Ecrite en 1904, La Cerisaie est la dernière pièce de Tchekhov, qui meurt la même année. Elle relate la ruine et le déclin de la noblesse russe au début du XXe siècle, tandis que prospère l'économie capitaliste et que s'élèvent les premiers cris de la révolution. Lioubov Andréevna revient entre les murs de la maison familiale, attachée à une cerisaie. Y retrouvant famille et amis, elle cherche un moyen de sauver le domaine de sa propre faillite.
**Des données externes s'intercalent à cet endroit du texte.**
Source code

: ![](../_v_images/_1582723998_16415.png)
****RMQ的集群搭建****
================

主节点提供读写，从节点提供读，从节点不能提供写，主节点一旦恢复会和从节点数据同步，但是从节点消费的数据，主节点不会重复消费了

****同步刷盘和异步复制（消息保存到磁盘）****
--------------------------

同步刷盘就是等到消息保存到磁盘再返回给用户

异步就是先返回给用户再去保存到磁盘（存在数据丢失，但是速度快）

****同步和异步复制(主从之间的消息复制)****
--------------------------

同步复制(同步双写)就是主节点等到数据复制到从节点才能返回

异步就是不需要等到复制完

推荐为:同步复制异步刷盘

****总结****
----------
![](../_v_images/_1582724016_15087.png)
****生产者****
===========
La mise en scène de Giorgio Strehler fut représentée initialement à Milan en 1974. Sa scénographie et ses éclairages furent conçus par Luciano Damiani. L'ensemble de l'espace théâtral est englobé par la cerisaie : la présence physique de celle-ci est symbolisée par un gigantesque voile transparent et mouvant, recouvert de feuilles mortes, surplombant la salle et la scène. L'ensemble du décor et les costumes sont blancs, évoquant paradoxalement le deuil comme la renaissance. La mise en scène met en avant les thèmes de l'enfance et de la nostalgie. Le reportage, diffusé lors du journal de 13h (TF1) du 27 septembre 1976, offre deux extraits représentatifs de cette interprétation. Le premier est issu du premier acte. L'action se passe dans « la chambre des enfants ». Gaev (interprété par Gianni Santuccio) heurte l'armoire centenaire dont il faisait l'éloge. Le meuble s'ouvre et déverse tout son contenu, à savoir une multitude de jouets ayant probablement appartenu au fils décédé de Lioubov Andréevna (interprétée par Valentina Cortese). Le second extrait est issu du quatrième et dernier acte. La cerisaie, rachetée par Lopakhine (interprété par Franco Graziosi), est sur le point d'être quittée par ses anciens propriétaires. Les meubles restant ont été recouverts. Les personnages font enfin face à leur histoire individuelle. Lioubov dit adieu à la maison de ses souvenirs. Insistant sur la force des symboles, la création repose néanmoins sur une lecture pluridimensionnelle de la pièce. Le metteur en scène illustre sa démarche en prenant l'image de « trois boîtes (...) l'une dans l'autre encastrées », représentant respectivement le réalisme, l'Histoire et la métaphysique.
Lors de l'entretien, Giorgio Strehler évoque la contemporanéité des « classiques » et la façon dont ces textes échappent à tout cadre historique. Il revient également sur son propre engagement qu'il définit comme esthétique et poétique.